Ballot Blunderers

Thousands of King County ballots went uncounted in the primary. Learn from these voters' mistakes.

Planning to fill out that Nov. 2 election ballot you just received in the mail? Remember two things: Sign it, and mail back the envelope on time. Make that three: Don’t forget to put the ballot in the envelope before you send it. Those were among the errors made by almost 15,000 King County voters in the August primary election, according to the county’s post-election analysis. As usual, every vote counts, but not every vote could be counted, and once again the democratic process failed due mostly to procrastination.

Of the 421,000 county voters (out of a million) who bothered to return their primary ballots, only 406,000 had their votes certified. The #1 cause for not being certified was not sending back the ballot by midnight of Election Day. Any dropped-off or mailed ballots not received or postmarked by that time cannot, by law, be counted. Exactly 8,800 county voters failed to meet that cutoff, and their ballots were tossed.

Another 2,842 were not counted because voters forgot to put their signatures on the envelopes before returning them. The county also was unable to verify another 2,509 signatures. The Elections Department challenged 31 votes due to name changes, 27 for not having a signature on file, and 24 because the voter had moved. Another 21 voters apparently filled out the ballot and then sent in the envelope—without the ballot.
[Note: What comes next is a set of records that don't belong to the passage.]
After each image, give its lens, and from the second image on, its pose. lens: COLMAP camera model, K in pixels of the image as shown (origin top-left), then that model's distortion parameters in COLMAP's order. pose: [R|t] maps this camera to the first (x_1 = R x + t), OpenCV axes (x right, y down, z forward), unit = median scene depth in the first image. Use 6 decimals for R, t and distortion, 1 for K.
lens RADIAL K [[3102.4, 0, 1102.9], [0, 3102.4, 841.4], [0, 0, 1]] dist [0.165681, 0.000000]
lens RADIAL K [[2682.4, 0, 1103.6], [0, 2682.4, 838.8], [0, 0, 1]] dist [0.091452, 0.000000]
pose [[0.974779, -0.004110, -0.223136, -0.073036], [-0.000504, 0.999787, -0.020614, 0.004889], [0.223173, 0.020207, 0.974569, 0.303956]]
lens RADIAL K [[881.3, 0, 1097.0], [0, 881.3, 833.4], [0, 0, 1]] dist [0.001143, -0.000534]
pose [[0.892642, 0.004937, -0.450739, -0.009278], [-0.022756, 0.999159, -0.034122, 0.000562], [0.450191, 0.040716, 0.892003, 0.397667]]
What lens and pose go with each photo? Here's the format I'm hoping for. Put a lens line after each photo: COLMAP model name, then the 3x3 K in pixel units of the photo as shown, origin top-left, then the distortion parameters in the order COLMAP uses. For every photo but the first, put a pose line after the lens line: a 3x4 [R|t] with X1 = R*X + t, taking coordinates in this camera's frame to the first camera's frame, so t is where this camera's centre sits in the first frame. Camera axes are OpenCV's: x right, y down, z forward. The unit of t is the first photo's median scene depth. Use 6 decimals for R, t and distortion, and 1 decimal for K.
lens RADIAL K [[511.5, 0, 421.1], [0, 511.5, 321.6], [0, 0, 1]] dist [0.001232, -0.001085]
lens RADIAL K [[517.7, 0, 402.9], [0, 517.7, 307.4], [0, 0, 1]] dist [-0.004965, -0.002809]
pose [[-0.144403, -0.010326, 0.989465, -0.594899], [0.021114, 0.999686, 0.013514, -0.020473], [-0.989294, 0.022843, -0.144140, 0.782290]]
Among voters who were sent ballots for the primary, 33 turned out to be dead. Typically, says elections spokesperson Kim van Ekstrom, that’s discovered when a ballot is returned with a note by, say, a family member, informing the department of the voter’s death. Despite the jokes about graveyards voting, it’s rare that someone tries to vote by fraudulently signing a dead person’s ballot—which would likely be discovered and discarded anyway by the county’s signature-comparison procedure, which includes calling voters when signatures are questioned.

But it is possible for the votes of dead people to be validated, van Ekstrom says. “If they sent in their ballot and then died” before the Election Day tabulation, “then yes, technically we could count the vote of a deceased person.” Another reason to vote early, if not often.